Create e-book from website with ruby
I’m going to spend next two weeks without internet and I want to catch up with some reading. There is a few websites with articles I’d like to read, so I decided to create an e-book out of them.
Those articles have one thing in common — an archive that provides a list of them. I could chuck them into a Pocket, but it wouldn’t be too much fun and it would involve lots of clicking. Let’s use a ruby instead.
First thing to do is scraping that list of links that I’m interested in. Why not do it for this blog.
require 'nokogiri'
require 'open-uri'
archive_url = "https://chodounsky.com/archive/"
link_selector = ".content .archive li a"
domain = "https://chodounsky.com"
archive = Nokogiri::HTML(open(archive_url))
links = archive.css(link_selector).map { |a| domain + a["href"] }.reverse
We used nokogiri for parsing archive page and selected all the links to articles with a simple CSS selector. You can be more creative depending on the page structure or your needs — as the archive might be spread across multiple pages or you want a specific order or filtering, but for this example we’ll keep it simple and only reverse it to start with the oldest articles.
After that, we’ll create a simple data container for storing an article — our new book chapter. It would be able to give me an id and format itself to HTML string, which we’ll save to the file later.
class Chapter
attr_accessor :title, :content
def initialize(title, content)
@title = title
@content = content
end
def id
title.downcase.gsub(" ", "_").gsub(/[^0-9a-z_]/i, '')
end
def to_s
<<-eos
<?xml version='1.0' encoding='utf-8'?>
<html xmlns="http://www.w3.org/1999/xhtml" xml:lang="en">
<head>
<meta http-equiv="Content-Type" content="text/html; charset=UTF-8"/>
<title>#{title}</title>
<style>
img { max-width: 95%; }
</style>
</head>
<body>
#{content}
</body>
</html>
eos
end
end
Next step is to scrape the content we are interested in. It’s an action, so we’ll wrap it into a service object.
class DownloadChapter
attr_reader :index
attr_accessor :article_selector, :title_selector, :configuration
def initialize
@index = 0
yield(self)
end
def call(url)
html = raw_html(url)
title = html.css(title_selector).text
article = html.css(article_selector).first
images = download_images_from(article)
content = replace_images(article, images).to_s
save(Chapter.new(title, content))
@index += 1
end
private
def replace_images(article, images)
article.css("img").each_with_index { |img, index| img["src"] = images[index] }
article.css("a").each { |a| a.replace(a.children) }
article
end
def domain
@domain ||= configuration.fetch(:domain, "")
end
def raw_html(url)
html = Nokogiri::HTML(open(url))
configuration[:normalize].call(html) if configuration[:normalize]
html
end
def download_images_from(html)
html.css("img").map do |img|
url = domain + img["src"]
filename = filename_prefix + "_" + id + "_" + url.split("/").last
open("#{filename}", 'wb') { |file| file << open(url).read }
filename
end
end
def filename_prefix
'%03d' % @index
end
def save(chapter)
File.open("#{filename_prefix}-#{chapter.id}.html", "w") { |f| f.write(chapter.to_s) }
end
end
This service is the most complex piece of this small ruby script.
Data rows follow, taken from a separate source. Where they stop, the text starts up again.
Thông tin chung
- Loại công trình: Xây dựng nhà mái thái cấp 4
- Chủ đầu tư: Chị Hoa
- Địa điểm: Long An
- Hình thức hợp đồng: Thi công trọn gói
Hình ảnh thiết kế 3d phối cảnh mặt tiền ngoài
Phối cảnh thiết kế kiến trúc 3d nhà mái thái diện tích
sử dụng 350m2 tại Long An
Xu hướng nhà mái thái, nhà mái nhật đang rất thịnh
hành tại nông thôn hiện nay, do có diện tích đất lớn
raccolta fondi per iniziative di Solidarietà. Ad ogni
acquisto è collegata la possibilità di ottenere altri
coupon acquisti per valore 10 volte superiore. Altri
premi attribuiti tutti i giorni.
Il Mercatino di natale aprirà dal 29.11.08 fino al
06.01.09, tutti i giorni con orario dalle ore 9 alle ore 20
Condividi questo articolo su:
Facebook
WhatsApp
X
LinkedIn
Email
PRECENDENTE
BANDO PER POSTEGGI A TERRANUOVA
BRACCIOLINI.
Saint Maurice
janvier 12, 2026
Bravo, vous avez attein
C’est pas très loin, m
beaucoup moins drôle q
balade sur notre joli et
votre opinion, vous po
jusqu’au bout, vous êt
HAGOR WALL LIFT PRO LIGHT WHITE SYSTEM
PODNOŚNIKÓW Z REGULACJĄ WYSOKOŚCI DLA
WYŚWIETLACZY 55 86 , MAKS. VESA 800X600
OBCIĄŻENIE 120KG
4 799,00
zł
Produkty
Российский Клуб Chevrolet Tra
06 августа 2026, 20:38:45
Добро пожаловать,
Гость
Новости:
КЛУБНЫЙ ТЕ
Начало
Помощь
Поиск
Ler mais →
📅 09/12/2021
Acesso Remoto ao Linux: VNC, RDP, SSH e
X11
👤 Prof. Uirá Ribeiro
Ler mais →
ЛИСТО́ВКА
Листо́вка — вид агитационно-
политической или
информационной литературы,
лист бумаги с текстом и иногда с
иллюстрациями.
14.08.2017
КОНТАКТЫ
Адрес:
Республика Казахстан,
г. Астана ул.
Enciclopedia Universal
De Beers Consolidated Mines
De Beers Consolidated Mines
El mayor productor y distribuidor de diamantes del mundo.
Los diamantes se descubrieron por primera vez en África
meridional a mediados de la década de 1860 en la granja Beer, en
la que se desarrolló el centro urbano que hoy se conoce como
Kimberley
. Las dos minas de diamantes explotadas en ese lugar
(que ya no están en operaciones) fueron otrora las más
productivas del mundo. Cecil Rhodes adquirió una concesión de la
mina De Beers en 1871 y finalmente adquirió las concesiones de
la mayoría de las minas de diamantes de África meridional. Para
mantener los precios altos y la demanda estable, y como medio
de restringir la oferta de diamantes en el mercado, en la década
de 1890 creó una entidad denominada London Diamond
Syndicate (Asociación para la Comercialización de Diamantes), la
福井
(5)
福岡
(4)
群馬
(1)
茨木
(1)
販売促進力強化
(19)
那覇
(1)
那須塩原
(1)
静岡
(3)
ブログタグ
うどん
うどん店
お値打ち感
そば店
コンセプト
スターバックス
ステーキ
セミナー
We want to download the appropriate content, that means text and images. On the other hand we want to skip comments, ads, sidebars and other distracting elements — that’s when the normalization method kicks in, but more about that later. Article content and title is defined with CSS selectors and we have to provide URL to scrape from.
This service has multiple responsibilities ranging from downloading the images to saving the output to the file, but we are going to keep it in one class for the sake of simplicity. If you intend to do some serious programming I recommend splitting responsibilities apart into separate classes.
Let’s move the final step and tie everything together.
download_chapter = DownloadChapter.new do |d|
d.article_selector = ".post"
d.title_selector = ".post h1"
d.configuration = {
domain: domain,
normalize: -> (article) { article.css("footer").each { |node| node.remove } }
}
end
links.each do |url|
download_chapter.call(url)
end
Firstly, we created the service and passed it a configuration. The configuration contains the domain name and the normalization method. This method is important for stripping the content that we are not interested in. In this case it removes comment section, and you can remove anything by matching CSS selectors.
Last three lines are calling the service for each link we scraped from the archive page. This whole script generates HTML files with properly linked images inside your folder.
You might wonder where we create the final product — an actual e-book. I have a nook so my preferred format is epub
. It is a zipped archive of html pages with bunch of files under certain hierarchy. There is a few ruby gems that exports content into it, but I didn’t find any one of them to be convenient enough to produce nice and compatible results with my reader.
But there is an excellent e-book creator called Sigil which you can produce beautiful e-books with tables of content and title pages really really easily. I highly recommend it as it is also available for all operating systems.
Oh, and if you own a Kindle and you are after the mobi
format, don’t despair. Epub
and mobi
are convertible between each other and you can use calibre for that job.